Collected data:
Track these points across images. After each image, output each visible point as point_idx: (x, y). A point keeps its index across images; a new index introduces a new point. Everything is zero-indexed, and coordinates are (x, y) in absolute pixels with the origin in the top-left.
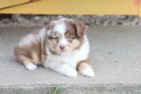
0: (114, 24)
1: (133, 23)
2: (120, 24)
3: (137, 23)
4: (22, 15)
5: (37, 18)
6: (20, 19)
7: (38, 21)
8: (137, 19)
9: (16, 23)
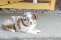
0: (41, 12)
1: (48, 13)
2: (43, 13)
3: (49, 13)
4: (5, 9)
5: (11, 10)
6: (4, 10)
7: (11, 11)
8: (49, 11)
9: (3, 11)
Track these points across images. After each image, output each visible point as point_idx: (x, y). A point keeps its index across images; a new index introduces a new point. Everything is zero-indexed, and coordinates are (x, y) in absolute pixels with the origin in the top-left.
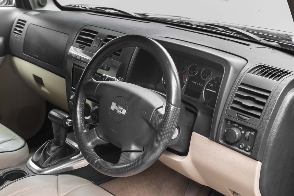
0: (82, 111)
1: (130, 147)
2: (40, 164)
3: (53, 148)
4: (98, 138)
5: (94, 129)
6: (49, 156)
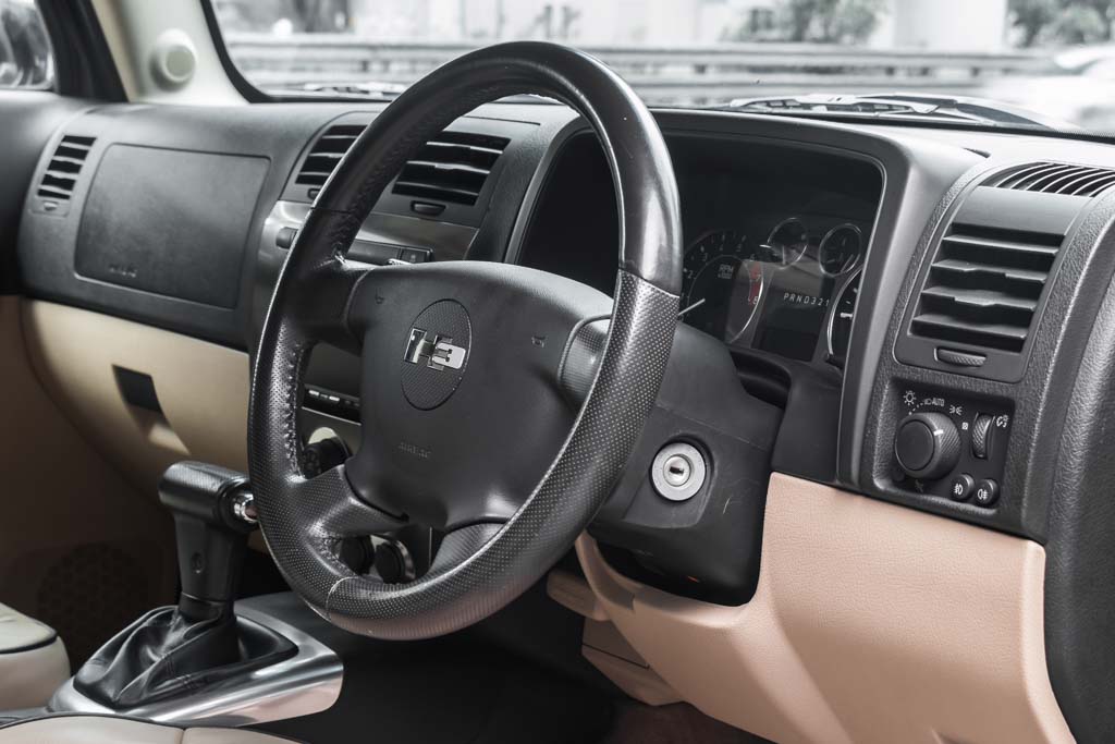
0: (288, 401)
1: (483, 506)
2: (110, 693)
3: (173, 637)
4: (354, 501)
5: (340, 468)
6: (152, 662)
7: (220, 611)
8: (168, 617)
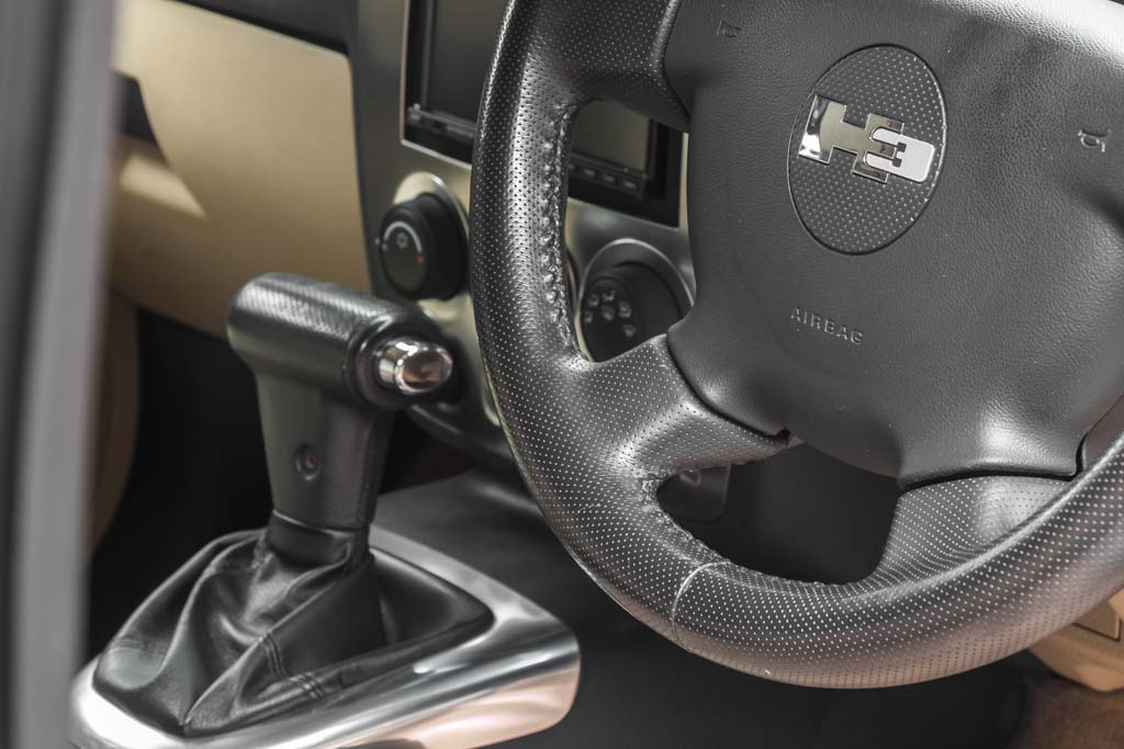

Requirement
An exact copy is required of the lines from the one holding "4: (22, 15)" to the end of the entries above, both included; no pictures belong in it.

Output of the exercise
4: (22, 15)
5: (37, 18)
6: (20, 19)
7: (38, 21)
8: (137, 19)
9: (16, 23)
0: (41, 12)
1: (48, 13)
2: (43, 13)
3: (49, 13)
4: (5, 9)
5: (11, 10)
6: (4, 10)
7: (11, 11)
8: (49, 11)
9: (3, 11)
Track these points across images. After each image, output each visible point as point_idx: (x, y). A point keeps its index across images; a new index introduces a new point. Everything is zero-indexed, and coordinates are (x, y) in absolute pixels with the origin in the top-left.
0: (82, 111)
1: (130, 147)
2: (40, 164)
3: (53, 148)
4: (98, 138)
5: (94, 129)
6: (49, 156)
0: (288, 401)
1: (483, 506)
2: (110, 693)
3: (173, 637)
4: (354, 501)
5: (340, 468)
6: (152, 662)
7: (220, 611)
8: (168, 617)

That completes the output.